QUESTIONS SUR L'EXTRAIT »
1: D'après l'extrait sur Ivan Tourguénef, quel critique a formulé les tendances de la nouvelle école ?
2: Prolongez l'extrait du document à la suite de sa dernière ligne.

EXTRAIT DU DOCUMENT »

Pages d’histoire et de littérature I (1874 – 1892)

Ivan Tourguénef

Il faut le dire, on se lasse vite du sublime. Il est doux, à certaines heures, de rentrer dans la réalité des choses. Quand les poètes romantiques de la Russie, emportés avec cette rapidité que les passions impriment à la vie humaine, n’eurent laissé qu’une mémoire triste et haute, une génération enthousiaste encore, mais attentive et réfléchie, grandit et forma, sur l’exemple de Golgol, une école dont le critique Bielinsky formula de la sorte les tendances : « L’art doit être l’expression fidèle de la vie. » Ces nouveaux venus eurent la sagesse de tout mesurer à la taille humaine. Ils n’imaginèrent rien hors de la vie. leur imagination reposa sur la vérité : elle en eut plus de force et n’en eut pas moins de grâce.

Vacances sentimentales en Alsace (1882)

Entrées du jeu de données
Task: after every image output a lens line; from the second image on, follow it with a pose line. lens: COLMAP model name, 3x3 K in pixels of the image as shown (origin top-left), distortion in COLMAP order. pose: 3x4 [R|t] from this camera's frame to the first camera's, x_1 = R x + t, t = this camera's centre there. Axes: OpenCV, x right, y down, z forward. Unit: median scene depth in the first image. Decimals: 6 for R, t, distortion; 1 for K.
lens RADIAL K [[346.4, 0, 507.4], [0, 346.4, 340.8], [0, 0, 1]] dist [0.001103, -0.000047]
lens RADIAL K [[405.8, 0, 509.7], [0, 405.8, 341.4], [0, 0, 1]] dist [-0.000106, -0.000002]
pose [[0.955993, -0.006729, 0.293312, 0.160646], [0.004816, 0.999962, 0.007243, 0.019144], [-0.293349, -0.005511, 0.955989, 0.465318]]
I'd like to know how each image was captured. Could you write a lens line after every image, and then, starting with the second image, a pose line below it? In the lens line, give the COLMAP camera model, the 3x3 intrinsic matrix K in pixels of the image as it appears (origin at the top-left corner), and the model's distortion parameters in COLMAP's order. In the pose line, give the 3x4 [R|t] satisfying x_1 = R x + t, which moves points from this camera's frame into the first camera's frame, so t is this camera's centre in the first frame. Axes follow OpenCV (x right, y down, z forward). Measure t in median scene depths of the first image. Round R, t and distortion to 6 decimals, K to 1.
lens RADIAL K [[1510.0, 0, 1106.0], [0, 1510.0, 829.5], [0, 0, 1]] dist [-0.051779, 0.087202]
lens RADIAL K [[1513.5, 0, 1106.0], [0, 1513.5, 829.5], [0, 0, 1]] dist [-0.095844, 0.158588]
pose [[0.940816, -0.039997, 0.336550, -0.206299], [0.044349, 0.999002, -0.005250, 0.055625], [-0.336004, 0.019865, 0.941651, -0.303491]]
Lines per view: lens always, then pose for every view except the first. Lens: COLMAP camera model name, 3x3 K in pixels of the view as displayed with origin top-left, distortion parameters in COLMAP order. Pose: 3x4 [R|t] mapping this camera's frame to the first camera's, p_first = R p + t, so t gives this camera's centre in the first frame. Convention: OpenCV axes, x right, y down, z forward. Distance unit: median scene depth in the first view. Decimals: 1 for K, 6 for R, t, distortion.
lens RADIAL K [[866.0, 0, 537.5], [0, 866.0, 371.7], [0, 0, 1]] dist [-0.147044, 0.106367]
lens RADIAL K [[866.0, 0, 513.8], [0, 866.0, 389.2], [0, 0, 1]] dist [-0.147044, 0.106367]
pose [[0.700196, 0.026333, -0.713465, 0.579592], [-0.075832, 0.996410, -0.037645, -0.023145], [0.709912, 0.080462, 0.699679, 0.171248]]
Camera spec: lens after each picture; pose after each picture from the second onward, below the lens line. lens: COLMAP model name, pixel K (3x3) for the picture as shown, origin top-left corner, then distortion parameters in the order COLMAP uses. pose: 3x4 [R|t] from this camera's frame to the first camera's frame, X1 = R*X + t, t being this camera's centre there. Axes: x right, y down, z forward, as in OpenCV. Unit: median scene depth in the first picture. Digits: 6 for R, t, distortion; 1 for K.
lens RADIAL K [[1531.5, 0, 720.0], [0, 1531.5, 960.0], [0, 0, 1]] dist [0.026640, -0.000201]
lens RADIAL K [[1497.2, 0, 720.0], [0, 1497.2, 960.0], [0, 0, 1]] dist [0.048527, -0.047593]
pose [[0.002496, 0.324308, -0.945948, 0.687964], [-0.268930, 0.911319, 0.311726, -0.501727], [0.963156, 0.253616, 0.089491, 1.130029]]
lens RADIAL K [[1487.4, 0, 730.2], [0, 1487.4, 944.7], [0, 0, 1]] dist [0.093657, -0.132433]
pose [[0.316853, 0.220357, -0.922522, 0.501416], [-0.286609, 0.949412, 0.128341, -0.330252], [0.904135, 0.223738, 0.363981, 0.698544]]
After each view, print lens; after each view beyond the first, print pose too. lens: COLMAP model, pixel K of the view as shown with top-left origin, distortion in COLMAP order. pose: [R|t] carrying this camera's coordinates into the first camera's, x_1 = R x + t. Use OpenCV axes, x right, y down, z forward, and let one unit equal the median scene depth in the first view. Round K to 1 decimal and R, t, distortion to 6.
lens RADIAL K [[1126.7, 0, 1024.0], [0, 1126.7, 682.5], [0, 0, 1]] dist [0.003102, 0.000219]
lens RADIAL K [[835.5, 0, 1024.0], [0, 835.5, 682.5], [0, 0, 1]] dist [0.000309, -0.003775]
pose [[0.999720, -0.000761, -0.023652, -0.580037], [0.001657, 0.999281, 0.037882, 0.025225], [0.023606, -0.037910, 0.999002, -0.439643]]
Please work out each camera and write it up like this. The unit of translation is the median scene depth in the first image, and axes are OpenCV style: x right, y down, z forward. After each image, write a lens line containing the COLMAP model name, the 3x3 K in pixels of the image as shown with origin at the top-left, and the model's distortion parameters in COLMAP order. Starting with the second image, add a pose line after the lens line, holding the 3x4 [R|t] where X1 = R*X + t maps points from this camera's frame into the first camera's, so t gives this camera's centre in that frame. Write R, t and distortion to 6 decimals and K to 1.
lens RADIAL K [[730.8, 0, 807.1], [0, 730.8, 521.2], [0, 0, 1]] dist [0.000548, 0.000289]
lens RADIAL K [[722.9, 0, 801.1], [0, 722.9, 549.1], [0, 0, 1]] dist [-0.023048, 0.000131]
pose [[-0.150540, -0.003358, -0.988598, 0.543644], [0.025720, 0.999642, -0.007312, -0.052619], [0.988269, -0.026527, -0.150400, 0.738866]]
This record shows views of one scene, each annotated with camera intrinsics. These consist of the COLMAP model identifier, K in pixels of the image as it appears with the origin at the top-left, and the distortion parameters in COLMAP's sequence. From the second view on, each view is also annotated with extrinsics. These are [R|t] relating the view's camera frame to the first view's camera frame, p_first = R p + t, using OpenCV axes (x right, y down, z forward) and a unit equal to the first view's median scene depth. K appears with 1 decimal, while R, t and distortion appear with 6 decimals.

RÉSULTATS DES TÂCHES »
1: Le critique Bielinsky.

2:
[…] L’Allemande est bon administrateur. Ce serait une sottise dangereuse de le nier. Les Alsaciens que j’ai interrogés m’ont avoué qu’ils n’avaient à se plaindre ni de leurs chemins de fer ni de leurs postes. Ils ne reprochent rien aux Allemands. Mais ils ne veulent rien d’eux, parce qu’ils ne veulent pas d’eux. […]
Les Alsaciens ne veulent ni de l’administration allemande, qui est lente, minutieuse, mais régulière et sûre, i de l’instruction allemande, qui est plus forte que la nôtre, ni du gouvernement allemand, qui serait supportable sans le militarisme. La raison pour laquelle les Alsaciens résistent à l’esprit allemand est une raison de sentiment. Il n’est point de raison plus forte que celle-là ; il n’en est point de plus pure, de plus haute, ni qui inspire de si grandes choses. L’Alsace nous regrette parce qu’elle nous aime. J’admirerais moins, pour ma part, la fidélité de ses habitants si je les voyais en proie à des brutes ineptes. Au contraire, l’Alsace a des maîtres intelligents ; elle les hait pourtant.
Pour nous, gardons nos espérances : elles sont permises. Mais fondons-les sur nos vertus et nos talents plutôt que sur les fautes de nos vainqueurs.